PTMs play a significant role in cell growth, cell signaling regulation, protein localization, and maintaining cellular function by altering protein structure and function. The study of the mechanisms and functions of protein PTMs offers new opportunities in biopharmaceuticals, promising more precise and effective diagnostics and treatments. It can also provide new targets and screening methods for drug discovery and development, potentially accelerating the discovery and development of new drugs.

While this review has synthesized the critical roles of diverse PTMs, including phosphorylation, ubiquitination, methylation, acetylation, and SUMOylation, in driving lung cancer pathogenesis and therapy resistance, a fundamental limitation inherent to our synthesis, and to much of the current literature, is its reliance on a static and compartmentalized analytical framework. The majority of evidence discussed herein is derived from single-timepoint analyses of cell lines or clinical samples, captured either at baseline or upon disease progression. This approach, while invaluable for establishing mechanistic links, fails to capture the dynamic evolution and intricate crosstalk of PTM networks throughout the entire therapeutic continuum.
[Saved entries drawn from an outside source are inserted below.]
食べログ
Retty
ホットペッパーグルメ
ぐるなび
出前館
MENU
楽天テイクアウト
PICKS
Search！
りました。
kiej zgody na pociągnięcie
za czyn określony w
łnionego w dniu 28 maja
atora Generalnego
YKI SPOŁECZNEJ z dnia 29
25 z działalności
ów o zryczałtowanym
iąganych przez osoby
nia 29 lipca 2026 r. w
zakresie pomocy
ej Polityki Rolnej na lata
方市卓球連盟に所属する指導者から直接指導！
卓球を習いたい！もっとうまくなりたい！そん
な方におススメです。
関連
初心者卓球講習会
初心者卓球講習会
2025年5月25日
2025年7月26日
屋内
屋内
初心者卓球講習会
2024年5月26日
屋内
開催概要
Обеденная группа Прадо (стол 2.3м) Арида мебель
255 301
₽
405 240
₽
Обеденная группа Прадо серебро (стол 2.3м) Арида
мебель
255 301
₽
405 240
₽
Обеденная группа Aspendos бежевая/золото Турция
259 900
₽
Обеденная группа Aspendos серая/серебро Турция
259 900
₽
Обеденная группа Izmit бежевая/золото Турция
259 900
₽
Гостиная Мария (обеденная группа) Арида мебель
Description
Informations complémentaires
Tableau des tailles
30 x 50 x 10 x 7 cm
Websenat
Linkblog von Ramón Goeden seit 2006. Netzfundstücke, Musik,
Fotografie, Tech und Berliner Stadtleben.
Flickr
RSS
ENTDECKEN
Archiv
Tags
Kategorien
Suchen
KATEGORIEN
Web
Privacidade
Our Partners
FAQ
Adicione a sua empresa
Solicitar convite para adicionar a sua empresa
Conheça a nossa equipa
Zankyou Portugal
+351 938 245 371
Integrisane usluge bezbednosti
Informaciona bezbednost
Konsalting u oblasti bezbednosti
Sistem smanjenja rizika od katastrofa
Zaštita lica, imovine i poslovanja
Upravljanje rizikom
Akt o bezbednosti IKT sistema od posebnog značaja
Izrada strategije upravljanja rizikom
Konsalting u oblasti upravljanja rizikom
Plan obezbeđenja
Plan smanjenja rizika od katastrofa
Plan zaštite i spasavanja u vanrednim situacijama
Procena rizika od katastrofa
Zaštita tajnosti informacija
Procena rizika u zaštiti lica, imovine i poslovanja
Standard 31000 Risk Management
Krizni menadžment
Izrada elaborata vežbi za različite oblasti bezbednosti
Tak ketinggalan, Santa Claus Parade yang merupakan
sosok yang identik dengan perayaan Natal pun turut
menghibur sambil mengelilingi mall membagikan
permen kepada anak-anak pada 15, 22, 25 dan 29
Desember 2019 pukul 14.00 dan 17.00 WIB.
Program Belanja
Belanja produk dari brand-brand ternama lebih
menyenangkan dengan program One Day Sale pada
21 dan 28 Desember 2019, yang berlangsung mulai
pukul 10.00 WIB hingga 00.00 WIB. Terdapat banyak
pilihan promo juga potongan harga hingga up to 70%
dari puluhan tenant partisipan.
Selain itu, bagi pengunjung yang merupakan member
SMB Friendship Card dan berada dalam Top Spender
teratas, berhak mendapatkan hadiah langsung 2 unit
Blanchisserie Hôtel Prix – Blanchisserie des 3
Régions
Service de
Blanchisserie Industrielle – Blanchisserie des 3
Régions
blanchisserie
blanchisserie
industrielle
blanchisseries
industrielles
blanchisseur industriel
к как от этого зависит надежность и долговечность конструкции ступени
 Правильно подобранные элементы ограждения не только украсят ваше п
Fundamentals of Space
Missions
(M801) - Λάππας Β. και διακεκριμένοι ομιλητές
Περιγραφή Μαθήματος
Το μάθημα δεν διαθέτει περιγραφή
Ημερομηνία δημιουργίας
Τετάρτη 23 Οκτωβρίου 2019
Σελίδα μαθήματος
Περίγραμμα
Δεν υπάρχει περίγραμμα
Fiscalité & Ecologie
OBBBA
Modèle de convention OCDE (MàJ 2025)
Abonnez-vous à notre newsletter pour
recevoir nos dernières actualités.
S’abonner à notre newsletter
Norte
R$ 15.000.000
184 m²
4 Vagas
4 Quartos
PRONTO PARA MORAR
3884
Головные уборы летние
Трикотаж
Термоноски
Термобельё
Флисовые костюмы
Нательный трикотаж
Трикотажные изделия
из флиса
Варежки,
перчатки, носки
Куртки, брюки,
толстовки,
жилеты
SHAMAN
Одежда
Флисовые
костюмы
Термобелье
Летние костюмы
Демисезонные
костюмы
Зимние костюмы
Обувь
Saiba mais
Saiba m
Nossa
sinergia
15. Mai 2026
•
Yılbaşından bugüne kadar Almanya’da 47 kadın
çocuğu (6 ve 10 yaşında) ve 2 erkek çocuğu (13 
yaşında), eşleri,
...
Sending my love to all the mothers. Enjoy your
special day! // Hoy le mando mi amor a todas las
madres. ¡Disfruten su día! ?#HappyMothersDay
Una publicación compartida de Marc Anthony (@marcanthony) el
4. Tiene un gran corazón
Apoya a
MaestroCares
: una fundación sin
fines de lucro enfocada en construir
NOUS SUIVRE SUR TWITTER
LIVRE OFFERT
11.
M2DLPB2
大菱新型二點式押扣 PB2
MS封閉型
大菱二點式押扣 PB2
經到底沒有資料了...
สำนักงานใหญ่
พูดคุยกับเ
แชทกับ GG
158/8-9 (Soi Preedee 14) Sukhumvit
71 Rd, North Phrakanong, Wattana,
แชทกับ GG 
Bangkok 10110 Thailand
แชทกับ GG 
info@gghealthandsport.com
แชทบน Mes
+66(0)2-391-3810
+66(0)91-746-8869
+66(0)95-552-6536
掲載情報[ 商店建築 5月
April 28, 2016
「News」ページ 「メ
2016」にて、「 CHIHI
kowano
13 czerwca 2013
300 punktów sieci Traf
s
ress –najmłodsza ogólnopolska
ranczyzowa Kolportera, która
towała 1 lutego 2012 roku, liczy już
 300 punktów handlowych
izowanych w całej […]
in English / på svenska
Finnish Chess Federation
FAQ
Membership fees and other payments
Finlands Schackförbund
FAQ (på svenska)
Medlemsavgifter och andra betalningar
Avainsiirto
To bridge this gap and truly translate PTM biology into clinically actionable strategies, future research must pivot towards longitudinal PTM monitoring, such as the integration of serial liquid biopsy protocols into prospective clinical trial designs.​Implementing such a strategy would move the field beyond a static snapshot to a dynamic movie of tumor evolution, which has extremely positive implications for the development of predictive biomarkers and the prevention and treatment of tumors.

The clinical translation of PTM-based biomarkers faces significant technical hurdles across primary detection methodologies. A foremost limitation is the inherent lack of antibody specificity for modified epitopes in immunoassays, where cross-reactivity and sensitivity to adjacent modifications risk yielding false-positive interpretations of PTM abundance and signaling activity. Furthermore, quantitative MS, despite its unbiased discovery power, grapples with substantial technical variability in sample preparation and instrument performance, necessitating robust yet challenging normalization strategies to ensure accurate quantification of low-abundance PTM peptides. Compounding these issues, pre-analytical variability in extracellular vesicle (EV) isolation, driven by methodological differences and sample handling protocols, introduces profound inconsistencies in yield, purity, and detected PTM signatures, severely limiting the reproducibility of liquid biopsy-based approaches. Addressing these multifaceted barriers demands a concerted effort to develop highly specific detection reagents, establish standardized proteomic workflows, and implement international consensus protocols for EV analysis, which are essential prerequisites to realizing the full clinical potential of dynamic PTM profiling.